Are you aware of your probate court privacy protections? Would you expect that the inventory of a loved one’s estate would be viewable by anyone in the public? If someone was seeking to become your guardian or conservator, would you think that documents with your medical conditions and prognosis or with your assets would be open public records available through a quick internet search? Probably not. It would seem to be a fair assumption that very detailed information about finances or someone who is in a potentially vulnerable situation would not be open to the public even if other aspects of the case are. As courts in Maine adjust to the process of electronic filing, this issue continues to evolve.

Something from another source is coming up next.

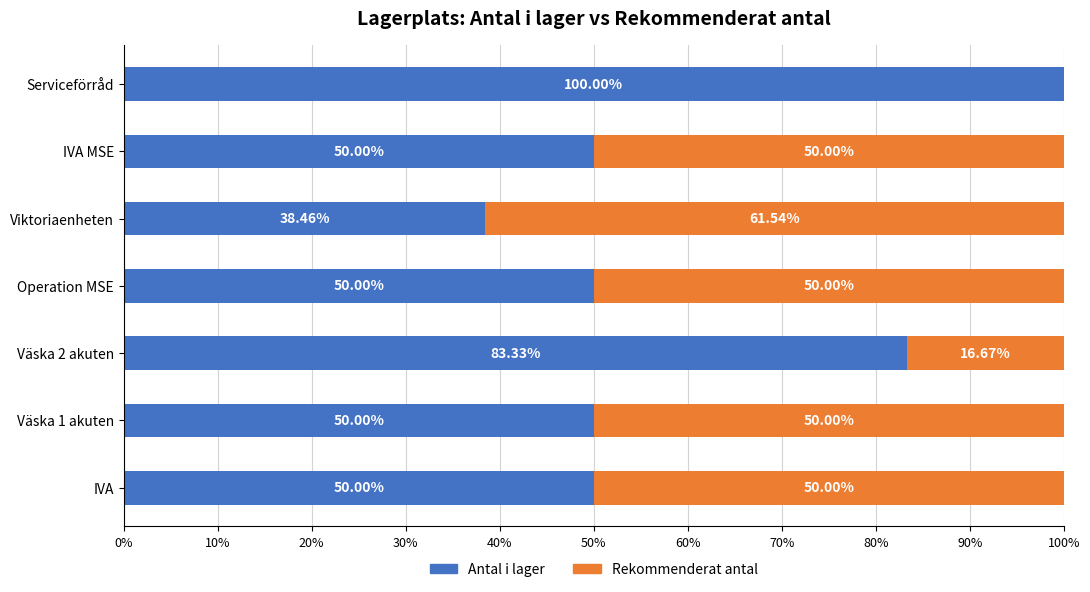

At which label does Antal i lager reach its peak?

Serviceförråd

In Maine, the county-specific court system, known as the Probate Courts, handle cases like guardianships and conservatorships, administration of estates of deceased people, certain trust administration matters, and some adoptions. In most situations, Maine’s Probate Courts now require that any document or information that is being submitted to the Court be filed electronically. The scanned document or other information that is uploaded to the Court is then posted on the online docket record, which the general public can search, usually as it was submitted without any redaction. Having these documents so easily accessible to the public has its benefits, including transparency and accountability. But it is has also increased privacy concerns that were not so acute before electronic filing began—when someone would have to physically come to the courthouse and page through a paper file to find the same information. Also, there is some inconsistency among the various counties in terms of what documents either would not be posted to the public record or would be removed if requested.

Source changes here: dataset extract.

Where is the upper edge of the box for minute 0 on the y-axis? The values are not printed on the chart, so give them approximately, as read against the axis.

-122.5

A recent court case attempted to challenge this process in one of the counties that automatically posted all documents and other information submitted to the Court as part of the public docket record. In the Conservatorship of Emma case, Emma’s husband as her conservator, and later her son as her successor conservator, were required to file inventories of her assets as part of the typical court monitoring of conservatorships. Emma’s son requested that the local Probate Court handling the case remove these inventories because of the level of financial detail involved. The Probate Court initially denied this request but then sent a certified question to the Maine Supreme Judicial Court, requesting a decision on this issue. The Supreme Judicial Court issued an opinion that did not go to the merits of the question, noting that the issue would be better decided through the rule-making process.

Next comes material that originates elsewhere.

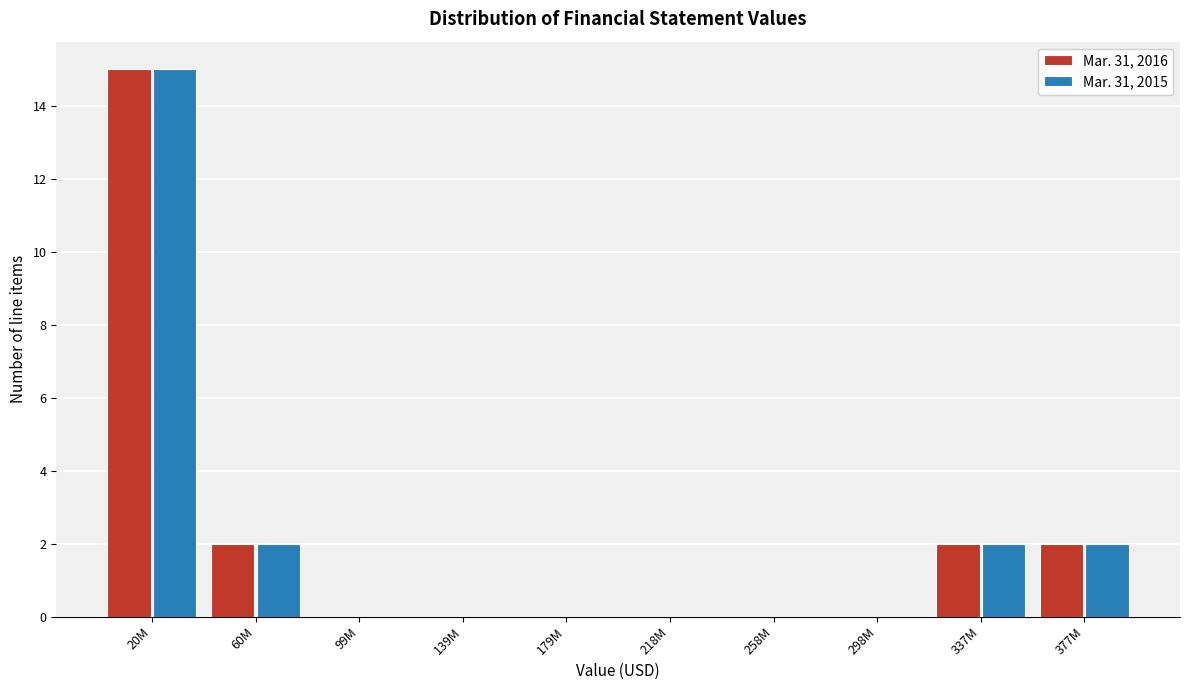

Reading left to right, list all the values displayed in this chart.

Mar. 31, 2016: 20M=15	60M=2	99M=0	139M=0	179M=0	218M=0	258M=0	298M=0	337M=2	377M=2
Mar. 31, 2015: 20M=15	60M=2	99M=0	139M=0	179M=0	218M=0	258M=0	298M=0	337M=2	377M=2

Around the same time, in response to these concerns, the Maine Supreme Judicial Court proposed rule amendments to the Maine Rules of Probate Procedure to expand privacy protections in two ways. First, the proposed rules would expand the definition of “private information” in Rule 92.12(c) to include social security numbers of all people (no longer just living people) and causes of death. The rule already also includes banking/brokerage account numbers and a catchall for “any other information” designated as private information by the Probate Court. Second, the definition of “private records” in Rule 92.12(a) would be expanded to add inventories, death certificates, birth certificates, and accountings. Medical information privacy would also be broadened by making all physicians’ and psychologists’ reports private records rather than only the reports that are filed using the court form. The rule already states all adoption records and the summary certificates of value used to calculate the value of an estate are private records with the same catchall for “any record or document” designated as a private record by the Probate Court. Private records are currently available to registered filers, and the rule change to Rule 92.12(d) would also make private records available to self-represented parties who have filed an appearance as an interested party in the particular matter.
The public comment period has closed on the proposed rules, but they have not yet been adopted. Some attorneys think that the rule changes still do not go far enough. For example, the definition of private records still does not include visitor’s reports or guardian ad litem reports, which may have information about medical conditions, mental health diagnoses, abuse experiences, substance use, and other information that most people would consider private. However, the rule amendments will certainly help to address concerns about surviving spouses, ill people, and other potentially vulnerable people being scammed by those who abuse the information that is available online.
It is unknown if another version of the rule amendments will be posted for comment before they are adopted. This issue will undoubtedly continue to evolve as Maine’s District and Superior Courts begin the process of instituting electronic filings. If you are involved in a probate court case, your attorney can inform you of what information about your case would be treated as public under the current rules and once the forthcoming amendments are adopted.